Think about what an AI is – it’s a large language model, all its answers are based on things that have already been done, so no wonder it can’t produce unique content well. However, if you ask it to produce a type of document, that can work.

We had an extended trip to Australia last summer with the family, I fed our all the info and bookings I had into an AI bot and it spat out a very commendable itinerary. Also recently, I have been hosting webinars to do with a charity I work with, and asking attendees to add their email addresses to the comments, so that I can email them after the presentation.

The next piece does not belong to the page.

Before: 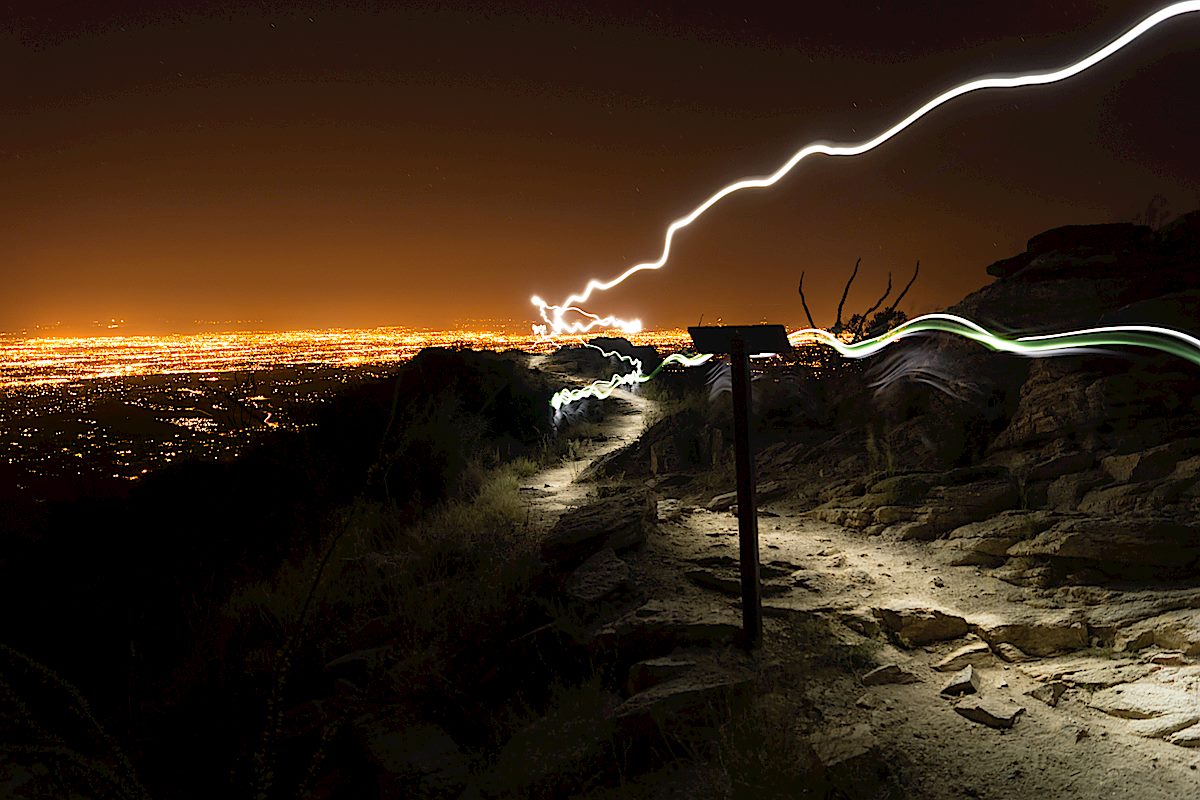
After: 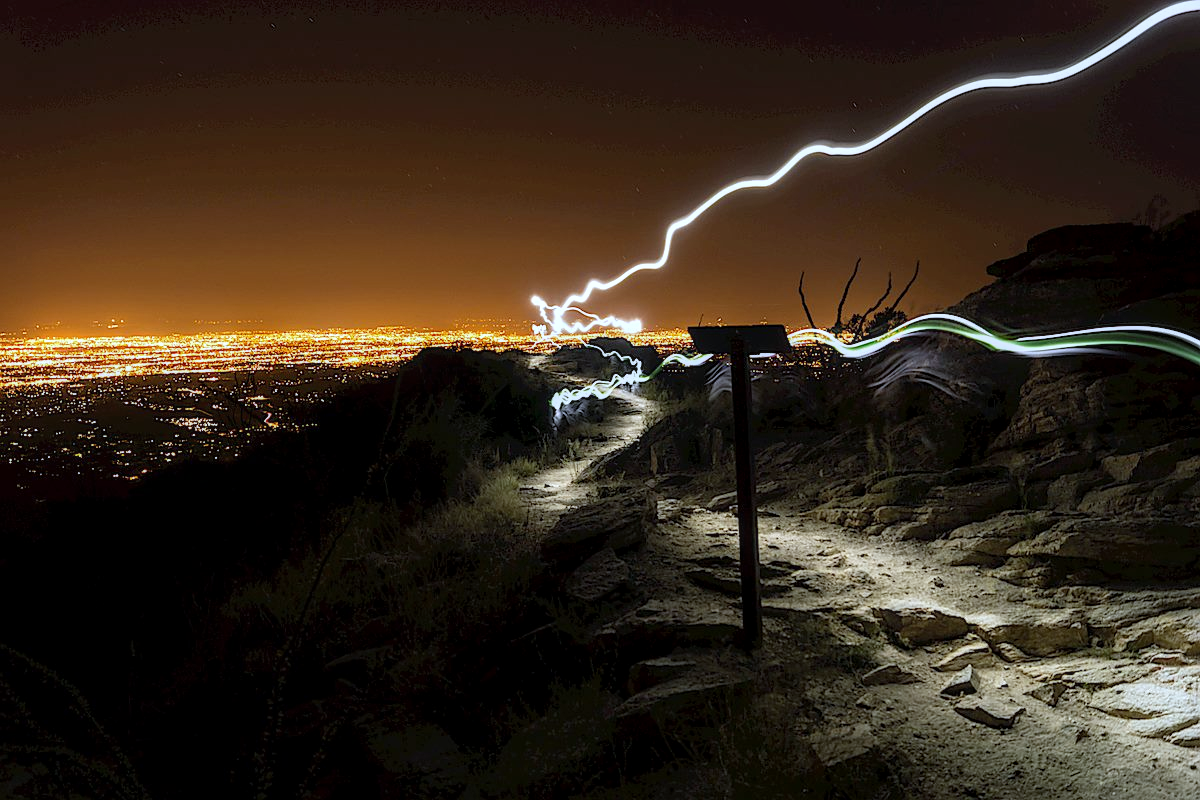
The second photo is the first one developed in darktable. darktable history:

I copied the whole comments section and then pasted it into an AI bot to strip out everything but the email addresses, a tiresome piece of work that would have taken ages myself.

Of course, there are confidentiality issues with using online AIs (such that Italy has banned it) and you shouldn’t feed in any confidential or sensitive data into them.

However, there are alternatives. Install and use an (albeit slower and less capable) locally installed GPT so that you can be comfortable that none of your data is being shared. This sort of use of AI is essentially getting a job done that would be too time consuming for you, but not worth creating a bespoke workflow for because you’re only doing it once or twice.

Tip: Try ChatGPT if you haven’t yet but treat it sceptically. With any task, be prepared to ask lots of follow-up questions until it produces what you wanted in the first place.

Judicious use of the above will do a huge amount to cut out pointless tasks, freeing you to do more, or if you wish, less.